*** Begin section ***
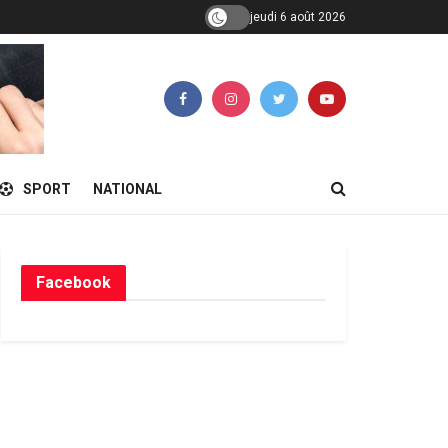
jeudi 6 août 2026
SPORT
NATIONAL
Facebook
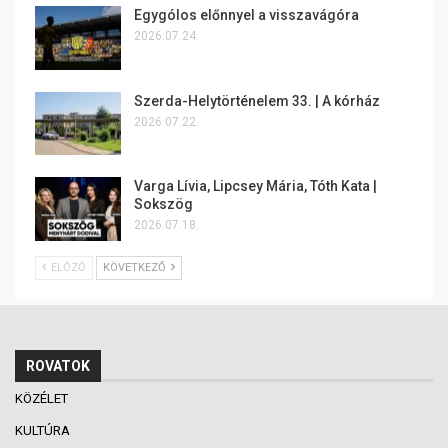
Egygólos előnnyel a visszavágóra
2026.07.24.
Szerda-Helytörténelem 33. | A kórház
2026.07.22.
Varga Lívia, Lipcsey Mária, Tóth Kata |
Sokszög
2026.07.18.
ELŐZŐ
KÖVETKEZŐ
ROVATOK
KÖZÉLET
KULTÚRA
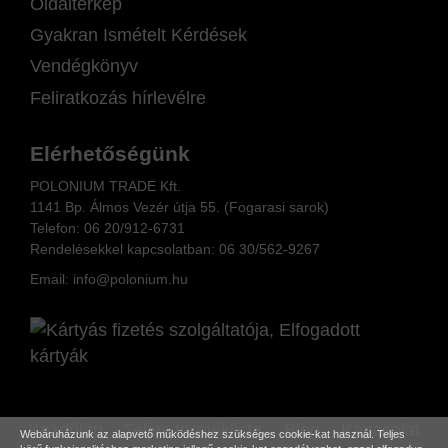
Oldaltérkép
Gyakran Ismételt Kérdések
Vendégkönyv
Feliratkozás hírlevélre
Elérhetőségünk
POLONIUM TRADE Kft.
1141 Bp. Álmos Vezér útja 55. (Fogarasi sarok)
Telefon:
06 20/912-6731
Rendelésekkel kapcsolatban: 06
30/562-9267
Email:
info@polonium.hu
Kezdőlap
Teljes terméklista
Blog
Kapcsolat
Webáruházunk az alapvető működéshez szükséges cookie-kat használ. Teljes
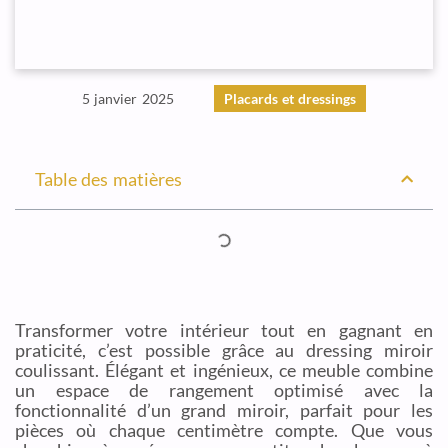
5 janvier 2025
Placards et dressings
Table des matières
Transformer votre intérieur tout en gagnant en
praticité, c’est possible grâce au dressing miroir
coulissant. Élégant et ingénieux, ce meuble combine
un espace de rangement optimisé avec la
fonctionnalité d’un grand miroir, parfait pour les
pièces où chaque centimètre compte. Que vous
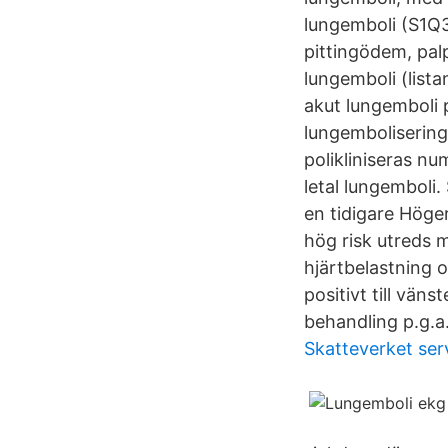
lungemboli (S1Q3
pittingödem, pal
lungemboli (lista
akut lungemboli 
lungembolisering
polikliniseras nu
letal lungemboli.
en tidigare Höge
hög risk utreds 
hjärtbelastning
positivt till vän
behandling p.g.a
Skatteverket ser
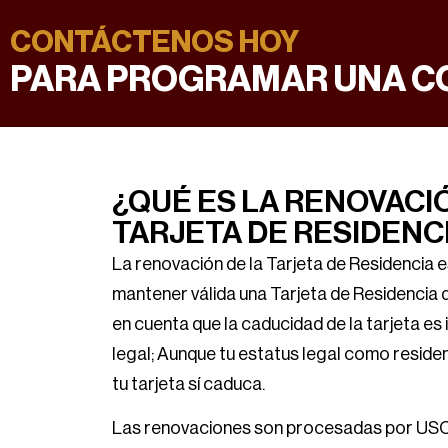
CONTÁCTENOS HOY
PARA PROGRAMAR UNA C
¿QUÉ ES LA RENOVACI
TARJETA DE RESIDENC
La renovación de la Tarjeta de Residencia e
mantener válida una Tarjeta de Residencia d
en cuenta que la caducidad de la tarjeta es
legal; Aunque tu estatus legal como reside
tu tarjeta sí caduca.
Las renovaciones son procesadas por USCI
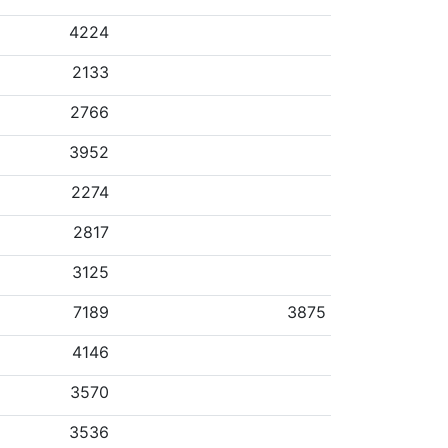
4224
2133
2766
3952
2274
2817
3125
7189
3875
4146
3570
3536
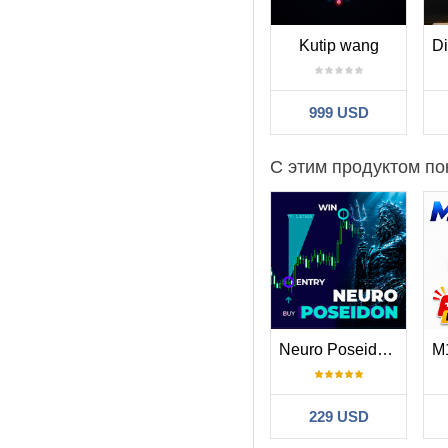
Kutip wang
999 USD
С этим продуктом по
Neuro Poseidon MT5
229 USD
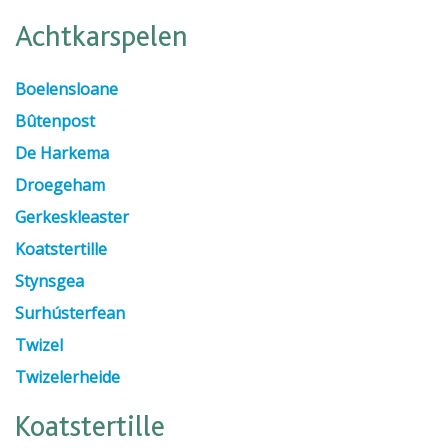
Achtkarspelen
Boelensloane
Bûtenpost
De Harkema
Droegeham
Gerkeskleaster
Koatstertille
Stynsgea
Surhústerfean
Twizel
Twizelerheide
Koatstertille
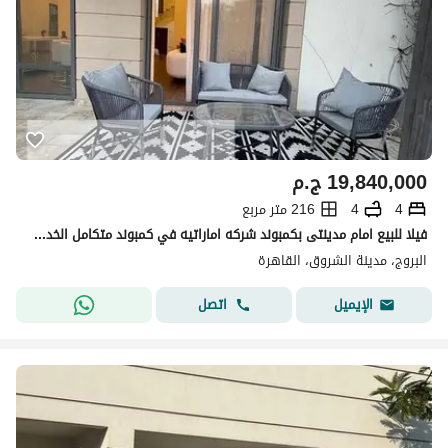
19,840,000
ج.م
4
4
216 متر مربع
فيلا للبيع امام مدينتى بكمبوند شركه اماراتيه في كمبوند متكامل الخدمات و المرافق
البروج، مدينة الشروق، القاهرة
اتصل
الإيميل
*** End section ***
» Problem description: Word for word, copy every line of the data, excluding any pictures.

» Exercise solution:
jeudi 6 août 2026
SPORT
NATIONAL
Facebook
Egygólos előnnyel a visszavágóra
2026.07.24.
Szerda-Helytörténelem 33. | A kórház
2026.07.22.
Varga Lívia, Lipcsey Mária, Tóth Kata |
Sokszög
2026.07.18.
ELŐZŐ
KÖVETKEZŐ
ROVATOK
KÖZÉLET
KULTÚRA
Oldaltérkép
Gyakran Ismételt Kérdések
Vendégkönyv
Feliratkozás hírlevélre
Elérhetőségünk
POLONIUM TRADE Kft.
1141 Bp. Álmos Vezér útja 55. (Fogarasi sarok)
Telefon:
06 20/912-6731
Rendelésekkel kapcsolatban: 06
30/562-9267
Email:
info@polonium.hu
Kezdőlap
Teljes terméklista
Blog
Kapcsolat
Webáruházunk az alapvető működéshez szükséges cookie-kat használ. Teljes
5 janvier 2025
Placards et dressings
Table des matières
Transformer votre intérieur tout en gagnant en
praticité, c’est possible grâce au dressing miroir
coulissant. Élégant et ingénieux, ce meuble combine
un espace de rangement optimisé avec la
fonctionnalité d’un grand miroir, parfait pour les
pièces où chaque centimètre compte. Que vous
lungemboli (S1Q3
pittingödem, pal
lungemboli (lista
akut lungemboli 
lungembolisering
polikliniseras nu
letal lungemboli.
en tidigare Höge
hög risk utreds 
hjärtbelastning
positivt till vän
behandling p.g.a
Skatteverket ser
CONTÁCTENOS HOY
PARA PROGRAMAR UNA C
¿QUÉ ES LA RENOVACI
TARJETA DE RESIDENC
La renovación de la Tarjeta de Residencia e
mantener válida una Tarjeta de Residencia d
en cuenta que la caducidad de la tarjeta es
legal; Aunque tu estatus legal como reside
tu tarjeta sí caduca.
Las renovaciones son procesadas por USCI
4224
2133
2766
3952
2274
2817
3125
7189
3875
4146
3570
3536
Kutip wang
999 USD
С этим продуктом по
Neuro Poseidon MT5
229 USD
Achtkarspelen
Boelensloane
Bûtenpost
De Harkema
Droegeham
Gerkeskleaster
Koatstertille
Stynsgea
Surhústerfean
Twizel
Twizelerheide
Koatstertille
19,840,000
ج.م
4
4
216 متر مربع
فيلا للبيع امام مدينتى بكمبوند شركه اماراتيه في كمبوند متكامل الخدمات و المرافق
البروج، مدينة الشروق، القاهرة
اتصل
الإيميل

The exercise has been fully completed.